**Exercise details**
Repeat every entry exactly as it stands. Omit the images.

**Entries supplied**
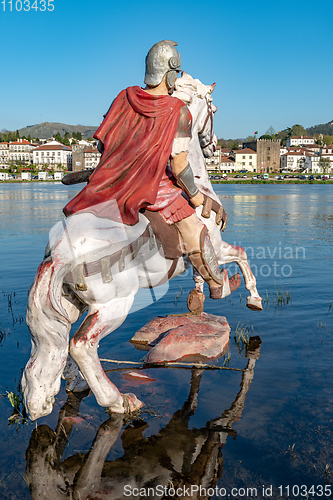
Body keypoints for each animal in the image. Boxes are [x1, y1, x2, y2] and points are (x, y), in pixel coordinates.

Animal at [21, 72, 262, 420]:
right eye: (213, 108)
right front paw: (248, 295)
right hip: (113, 306)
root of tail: (61, 253)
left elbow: (203, 273)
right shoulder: (214, 246)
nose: (213, 146)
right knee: (81, 345)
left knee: (48, 354)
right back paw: (118, 400)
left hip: (68, 303)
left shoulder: (199, 257)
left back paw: (67, 388)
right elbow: (239, 256)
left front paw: (203, 296)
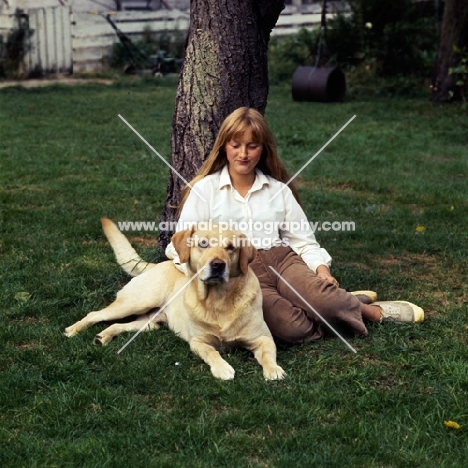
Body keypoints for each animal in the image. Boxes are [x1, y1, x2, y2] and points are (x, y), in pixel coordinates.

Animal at [64, 219, 286, 380]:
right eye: (203, 244)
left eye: (231, 247)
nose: (217, 265)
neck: (218, 300)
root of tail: (157, 264)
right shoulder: (198, 342)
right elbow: (212, 353)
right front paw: (222, 368)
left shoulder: (263, 338)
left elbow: (268, 354)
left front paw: (274, 369)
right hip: (135, 302)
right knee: (94, 314)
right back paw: (72, 330)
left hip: (150, 323)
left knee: (119, 325)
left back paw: (103, 336)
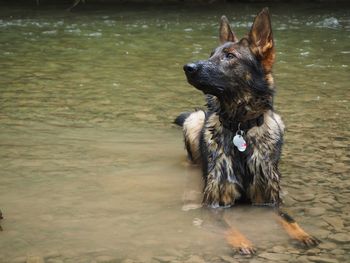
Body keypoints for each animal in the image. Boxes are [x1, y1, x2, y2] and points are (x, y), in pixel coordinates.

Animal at [175, 7, 320, 256]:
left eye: (230, 56)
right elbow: (227, 226)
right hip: (195, 120)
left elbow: (288, 218)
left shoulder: (269, 200)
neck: (240, 127)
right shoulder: (214, 203)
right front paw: (242, 241)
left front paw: (303, 234)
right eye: (211, 54)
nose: (188, 67)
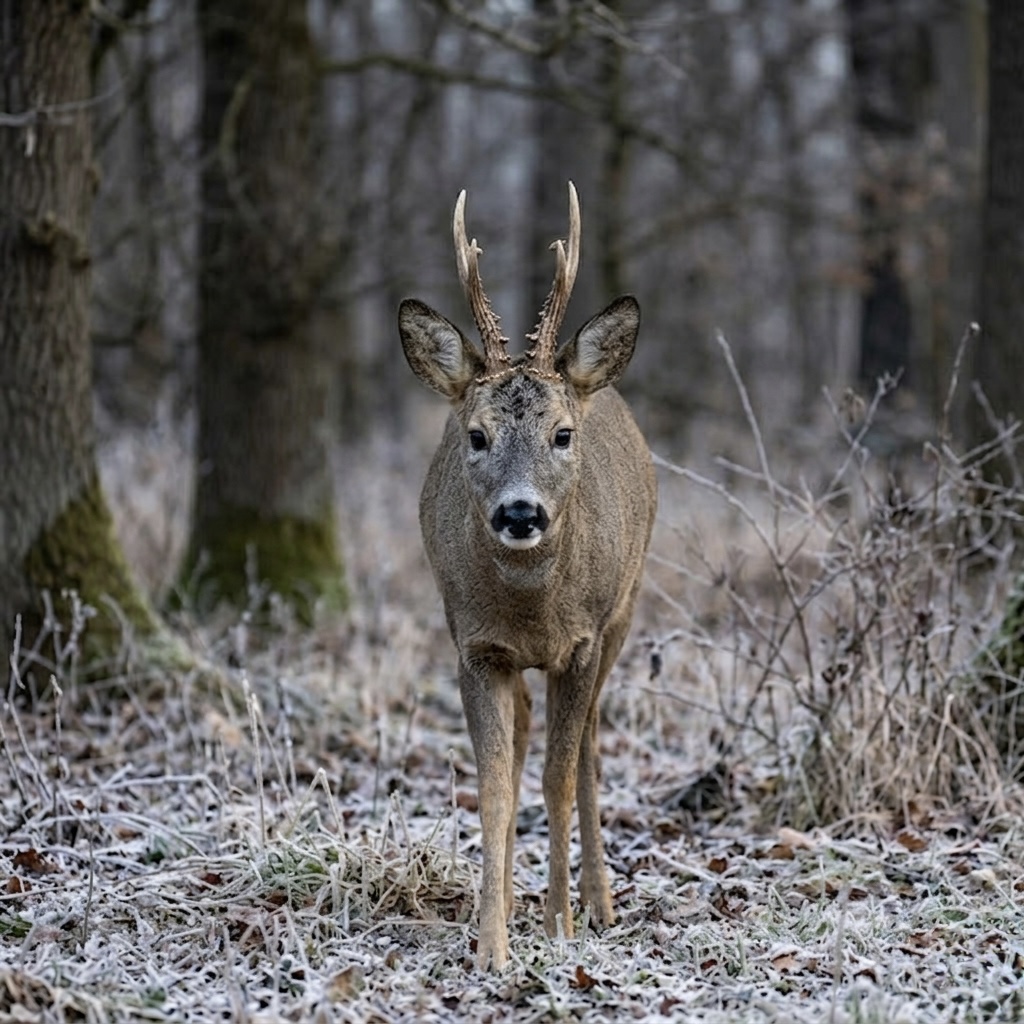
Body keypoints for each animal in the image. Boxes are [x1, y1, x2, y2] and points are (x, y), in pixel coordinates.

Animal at [398, 182, 656, 971]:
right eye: (476, 435)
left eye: (561, 434)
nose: (519, 511)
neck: (534, 612)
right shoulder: (475, 646)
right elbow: (496, 786)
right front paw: (492, 941)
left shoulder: (583, 640)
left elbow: (558, 778)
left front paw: (560, 924)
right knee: (522, 738)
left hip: (625, 611)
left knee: (592, 748)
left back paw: (599, 903)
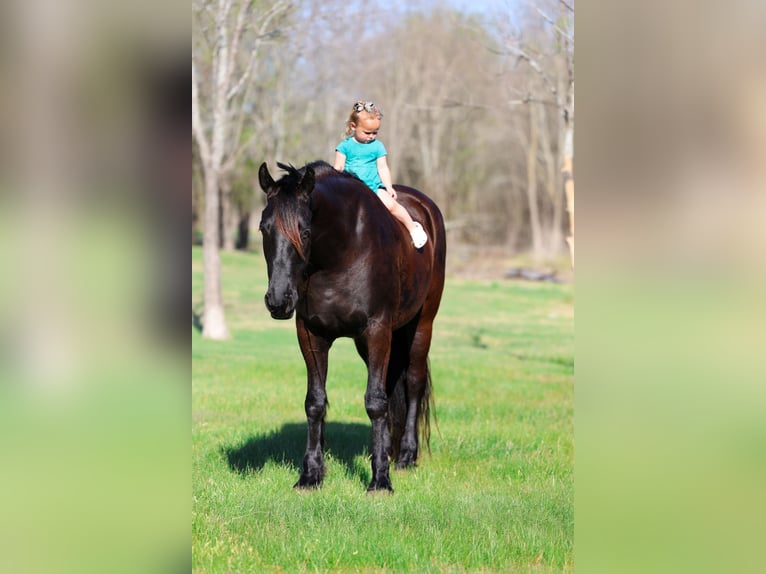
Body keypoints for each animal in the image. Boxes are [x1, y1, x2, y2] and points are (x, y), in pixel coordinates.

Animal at [257, 160, 446, 492]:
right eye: (264, 228)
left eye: (305, 231)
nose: (278, 300)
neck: (341, 252)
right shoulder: (311, 335)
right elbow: (315, 402)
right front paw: (311, 475)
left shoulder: (377, 330)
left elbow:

**Result of this task**
Body keypoints for each animal in the image. Boxes are [x1, y1, x2, y2] and points are (x, y), in pixel coordinates.

Animal at [21, 72, 262, 420]:
right eye: (213, 108)
right front paw: (248, 295)
right hip: (113, 306)
root of tail: (61, 253)
left elbow: (203, 273)
right shoulder: (214, 246)
nose: (213, 146)
right knee: (81, 345)
left knee: (48, 354)
right back paw: (118, 400)
left hip: (68, 303)
left shoulder: (199, 257)
left back paw: (67, 388)
right elbow: (239, 256)
left front paw: (203, 296)
Body keypoints for each animal in the image. Boxes are [x1, y1, x2, y2] and points are (x, y), in pixel coordinates.

Animal at [64, 219, 286, 380]:
right eye: (203, 244)
left eye: (231, 247)
nose: (217, 265)
neck: (218, 300)
root of tail: (157, 264)
right shoulder: (198, 342)
right elbow: (212, 353)
right front paw: (222, 368)
left shoulder: (263, 338)
left elbow: (268, 354)
left front paw: (274, 369)
right hip: (135, 302)
right knee: (94, 314)
right back paw: (72, 330)
left hip: (150, 323)
left knee: (119, 325)
left back paw: (103, 336)
Body keypoints for each animal in the image. Boxes are [x1, y1, x2, y2] and points are (x, y), in pixel coordinates.

Animal at [175, 7, 320, 256]:
left eye: (230, 56)
right elbow: (227, 226)
right hip: (195, 120)
left elbow: (288, 218)
left shoulder: (269, 200)
neck: (240, 127)
right shoulder: (214, 203)
right front paw: (242, 241)
left front paw: (303, 234)
right eye: (211, 54)
nose: (188, 67)
Body keypoints for each animal in the image. Boxes are [x1, y1, x2, y2] and points are (x, y), in pixel coordinates.

Animal at [398, 182, 656, 971]:
right eye: (476, 435)
left eye: (561, 434)
nose: (519, 511)
neck: (534, 612)
right shoulder: (475, 646)
right elbow: (496, 786)
right front paw: (492, 941)
left shoulder: (583, 640)
left elbow: (558, 778)
left front paw: (560, 924)
right knee: (522, 738)
left hip: (625, 611)
left knee: (592, 748)
left back paw: (599, 903)
Body keypoints for each animal in the image. Boxes are [x1, y1, x2, y2] and points are (x, y), in pixel coordinates.

Animal at [257, 160, 446, 492]:
right eye: (264, 228)
left eye: (305, 231)
nose: (278, 300)
neck: (341, 252)
right shoulder: (311, 335)
right elbow: (315, 402)
right front paw: (311, 475)
left shoulder: (377, 330)
left elbow:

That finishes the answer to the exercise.